Division of Pharmaceutical Chemistry, Eminent College of Pharmaceutical Technology, Moshpukur, Barbaria, Barasat, 24 PGS(N), Kolkata-700126, West Bengal, India.
Division of Pharmaceutical Technology, Gupta College of Technological Sciences, Ashram More, Asansol, 713301 West Bengal, India.
Cell Mol Biol (Noisy-le-grand). 2024 Sep 8;70(8):39-49. doi: 10.14715/cmb/2024.70.8.5.

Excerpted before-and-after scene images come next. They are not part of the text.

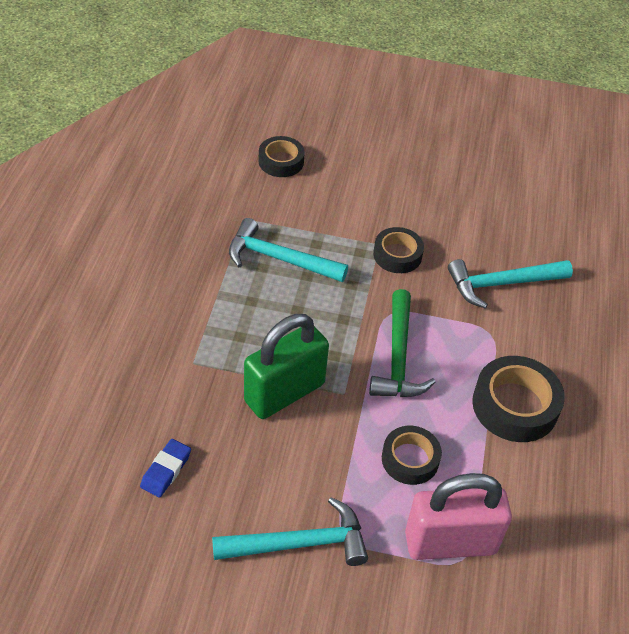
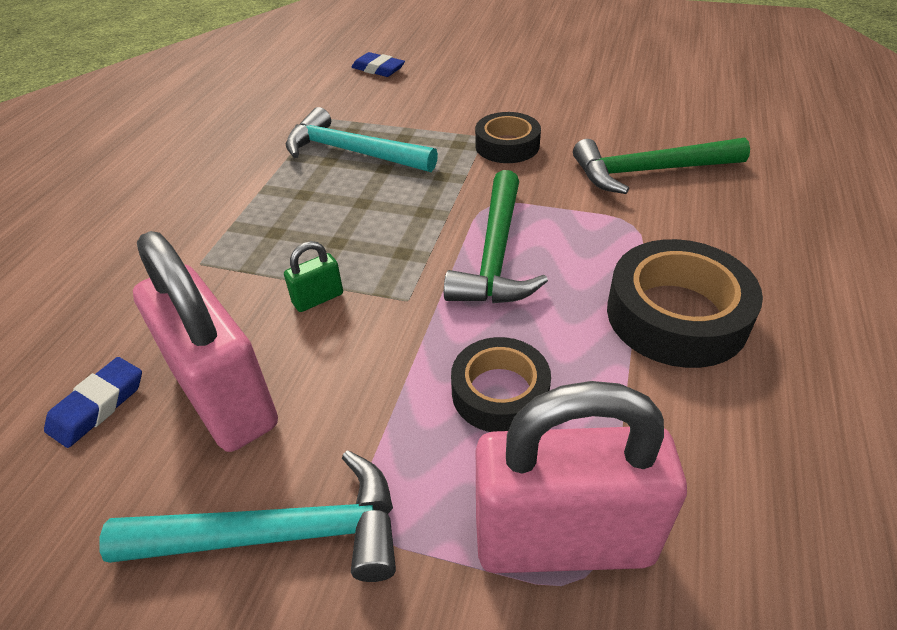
camera: 10 degrees right, 5 degrees down
(244, 464) = (225, 397): none -> pink padlock
(281, 161) = (378, 69): black tape -> blue eraser
(284, 393) = (318, 298): green padlock -> green padlock, size x0.41
(502, 284) = (650, 171): turquoise hammer -> green hammer

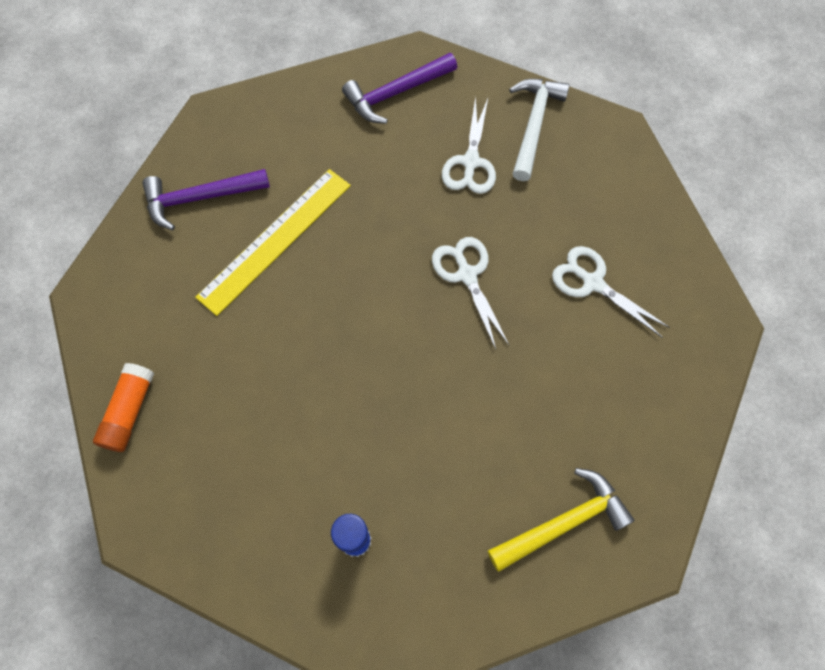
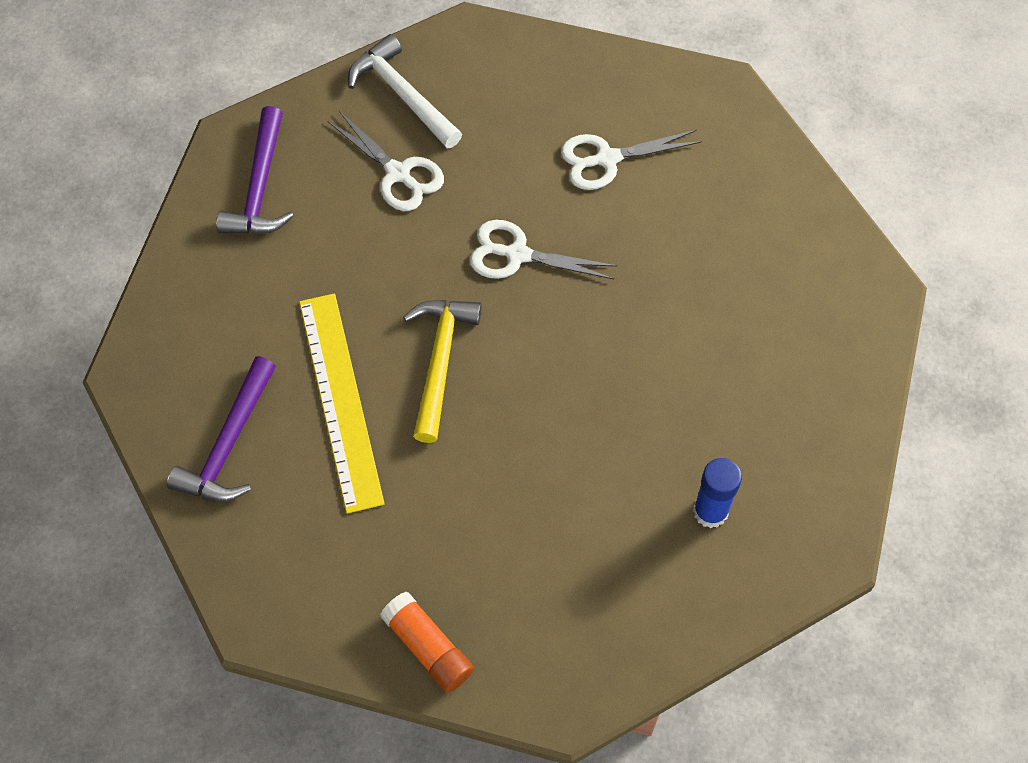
camera: 55 degrees left, 5 degrees down
(563, 522) = (811, 331): yellow hammer -> yellow hammer (440, 362)

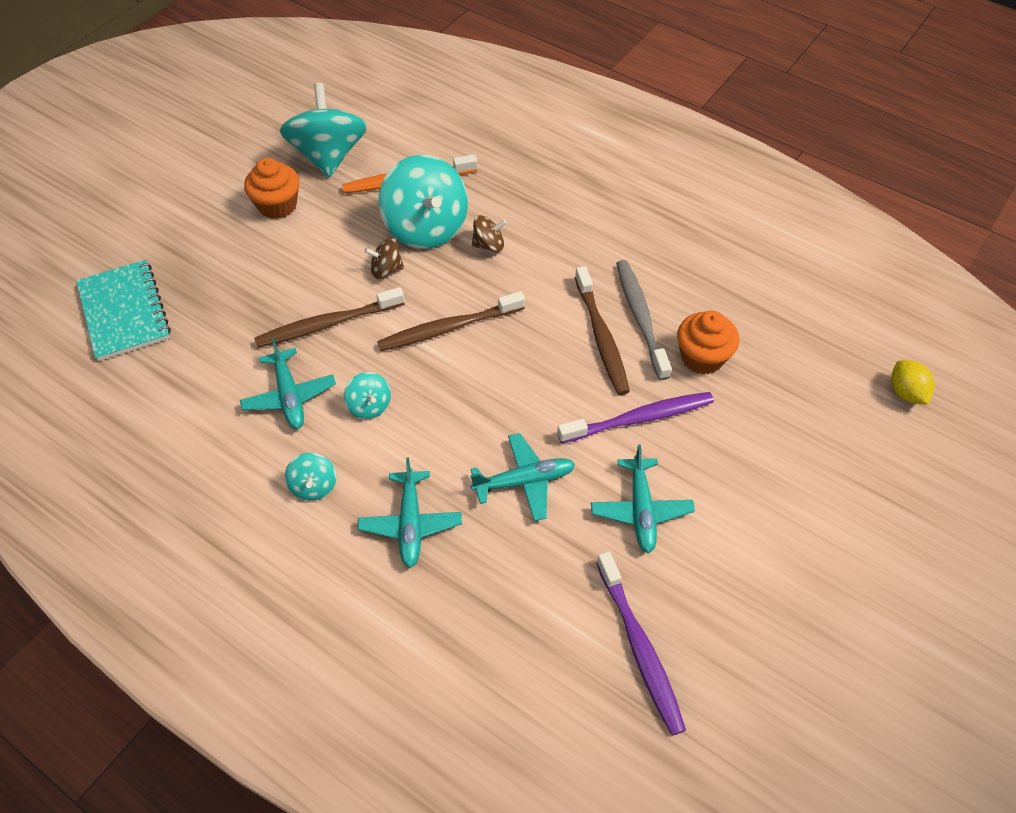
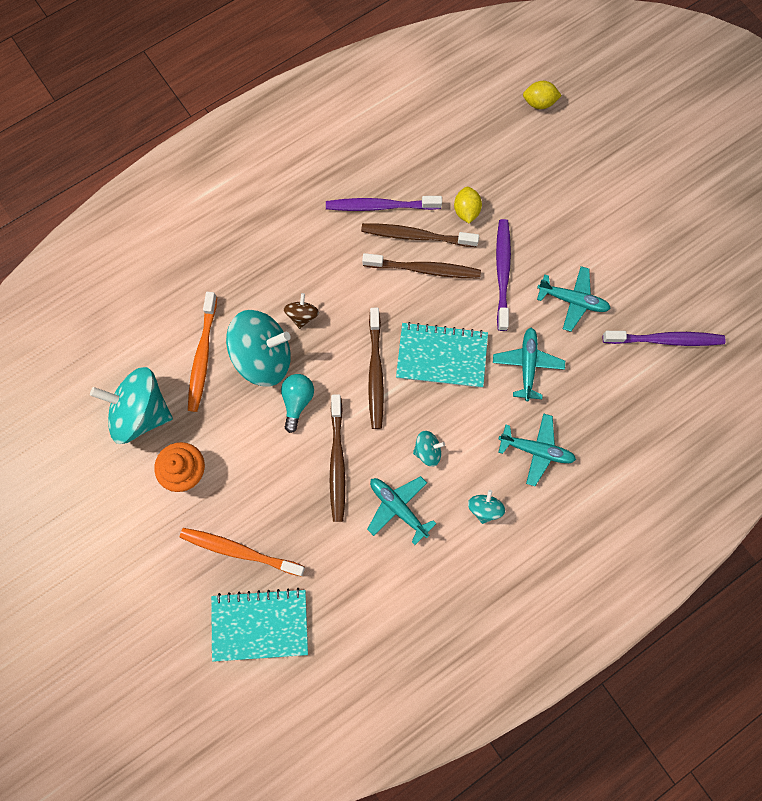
camera: 70 degrees left, 20 degrees up
(202, 272) = (240, 551): none -> orange toothbrush
(289, 396) = (398, 507): turquoise plane -> turquoise plane turned 135 degrees counterclockwise
(314, 486) = (484, 508): turquoise spinning top -> turquoise spinning top turned 90 degrees counterclockwise
(386, 270) = (297, 401): brown spinning top -> turquoise light bulb
(497, 386) = (441, 356): none -> turquoise notebook
(640, 318) = (416, 236): grey toothbrush -> brown toothbrush
(659, 274) = (381, 206): none -> purple toothbrush
(702, 357) = (466, 211): orange cupcake -> yellow lemon

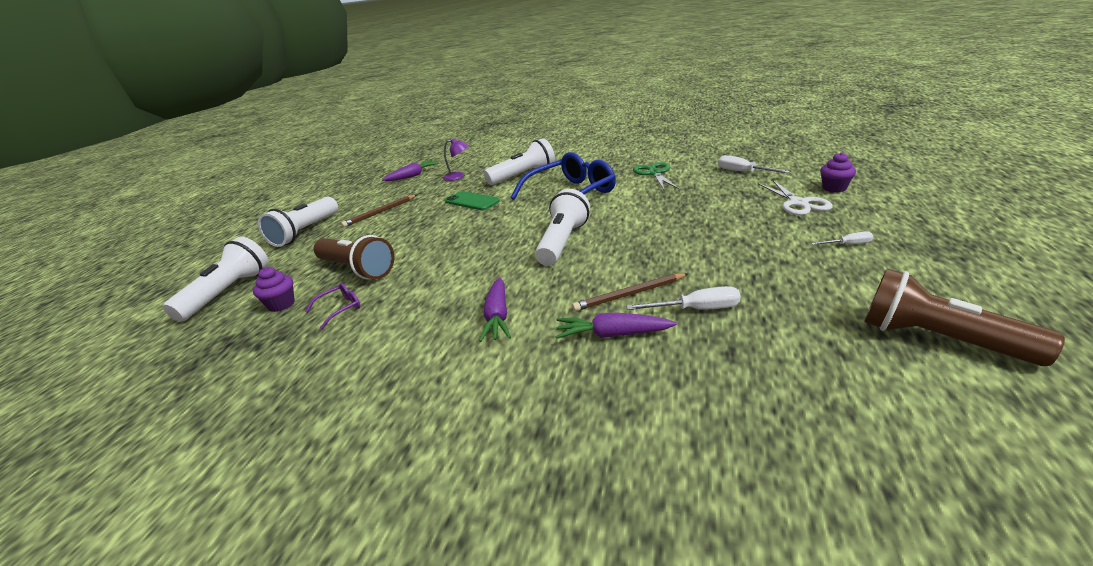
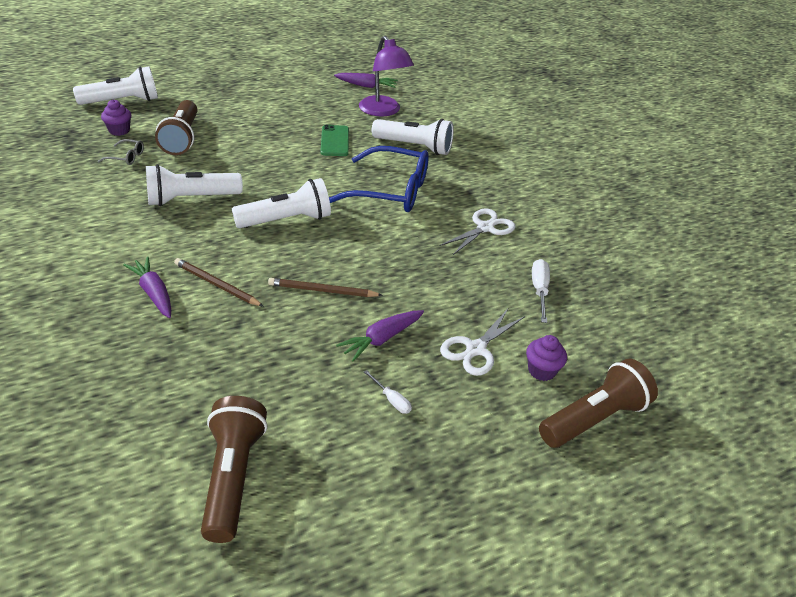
camera: 45 degrees right, 10 degrees up
(305, 232) = (225, 86): white flashlight -> white flashlight (191, 199)
(340, 309) = (126, 157): purple glasses -> grey glasses
(380, 212) = (281, 104): brown pencil -> brown pencil (322, 291)
(458, 176) = (383, 111): purple lamp -> purple lamp, size x1.81
(497, 317) = (151, 230): purple carrot -> purple carrot (381, 339)
(654, 173) = (485, 228): green scissors -> white scissors
(696, 309) = (212, 327): white screwdriver -> none
(892, 183) = (594, 418): none -> brown flashlight

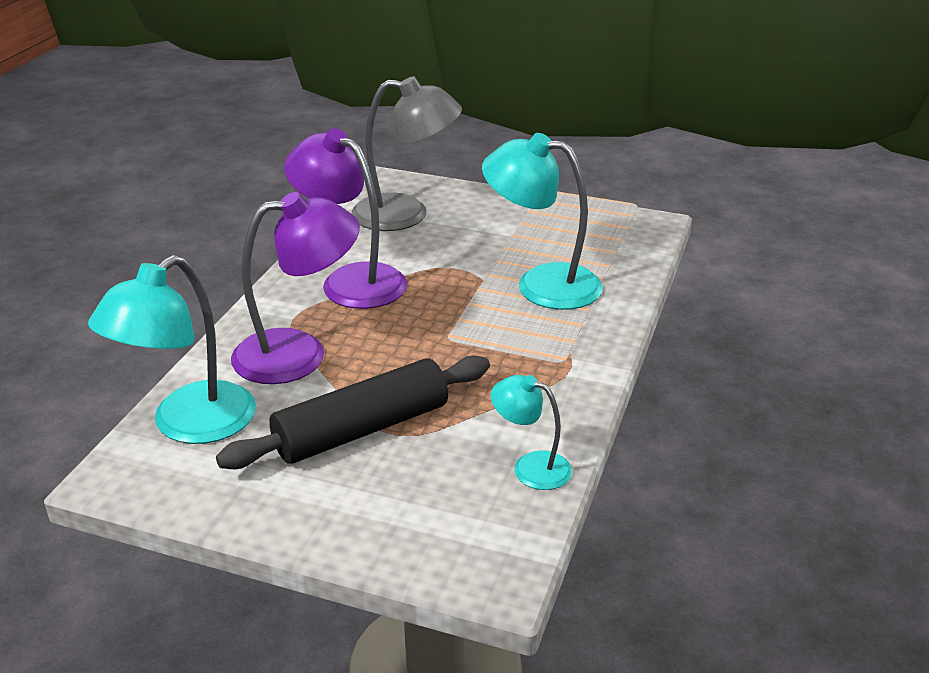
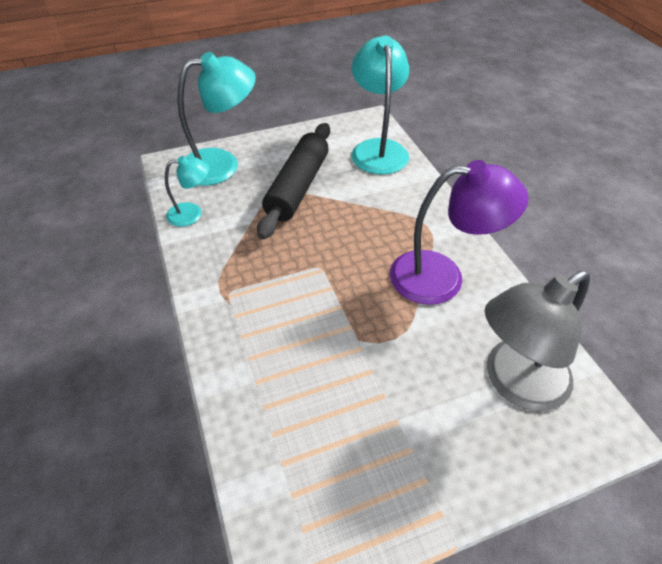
camera: 140 degrees right, 15 degrees up
(299, 353) = (388, 207): purple lamp -> none
(541, 284) = (309, 364): turquoise lamp -> turquoise lamp (222, 165)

The present study deals with the in-silico analyses of several flavonoid derivatives to explore COVID-19 through pharmacophore modelling, molecular docking, molecular dynamics, drug-likeness, and ADME properties. The initial literature study revealed that many flavonoids, including luteolin, quercetin, kaempferol, and baicalin may be useful against SARS β-coronaviruses, prompting the selection of their potential derivatives to investigate their abilities as inhibitors of COVID-19. The findings were streamlined using in silico molecular docking, which revealed promising energy-binding interactions between all flavonoid derivatives and the targeted protein. Notably, compounds 8, 9, 13, and 15 demonstrated higher potency against the coronavirus Mpro protein (PDB ID 6M2N). Compound 8 has a -7.2 Kcal/mol affinity for the protein and binds to it by hydrogen bonding with Gln192 and π-sulfur bonding with Met-165. Compound 9 exhibited a significant interaction with the main protease, demonstrating an affinity of -7.9 kcal/mol. Gln-192, Glu-189, Pro-168, and His-41 were the principle amino acid residues involved in this interaction. The docking score for compound 13 is -7.5 Kcal/mol, and it binds to the protease enzyme by making interactions with Leu-41, π-sigma, and Gln-189. These interactions include hydrogen bonding and π-sulfur. The major protease and compound 15 were found to bind with a favourable affinity of -6.8 Kcal/mol. This finding was further validated through molecular dynamic simulation for 1ns, analysing parameters such as RMSD, RMSF, and RoG profiles. The RoG values for all four of the compounds varied significantly (35.2-36.4). The results demonstrated the stability of the selected compounds during the simulation. After passing the stability testing, the compounds underwent screening for ADME and drug-likeness properties, fulfilling all the necessary criteria. The findings of the study may support further efforts for the discovery and development of safe drugs to treat COVID-19.
本研究通过药效团建模、分子对接、分子动力学、药物相似性和 ADME 性质对几种黄酮类衍生物进行了计算机分析,以探索 COVID-19。初步文献研究表明,许多黄酮类化合物,包括木樨草素、槲皮素、山奈酚和黄芩苷,可能对 SARS β-冠状病毒有用,这促使选择它们的潜在衍生物来研究它们作为 COVID-19 抑制剂的能力。通过计算机分子对接对发现进行了简化,该对接揭示了所有黄酮类衍生物与目标蛋白之间有希望的能量结合相互作用。值得注意的是,化合物 8、9、13 和 15 对冠状病毒 Mpro 蛋白(PDB ID 6M2N)表现出更高的抑制活性。化合物 8 与该蛋白的亲和力为-7.2 Kcal/mol,并通过与 Gln192 形成氢键和与 Met-165 形成π-硫键与该蛋白结合。化合物 9 与主蛋白酶表现出显著的相互作用,亲和力为-7.9 kcal/mol。Gln-192、Glu-189、Pro-168 和 His-41 是参与这种相互作用的主要氨基酸残基。化合物 13 的对接分数为-7.5 Kcal/mol,它通过与 Leu-41、π-σ和 Gln-189 相互作用与蛋白酶结合。这些相互作用包括氢键和π-硫键。主要蛋白酶和化合物 15 被发现与有利的亲和力-6.8 Kcal/mol 结合。这一发现通过 1ns 的分子动力学模拟进一步得到了验证,分析了 RMSD、RMSF 和 RoG 谱等参数。这四种化合物的 RoG 值差异很大(35.2-36.4)。结果表明所选化合物在模拟过程中稳定。通过稳定性测试后,对化合物进行了 ADME 和药物相似性筛选,满足所有必要标准。该研究的结果可能支持进一步努力发现和开发治疗 COVID-19 的安全药物。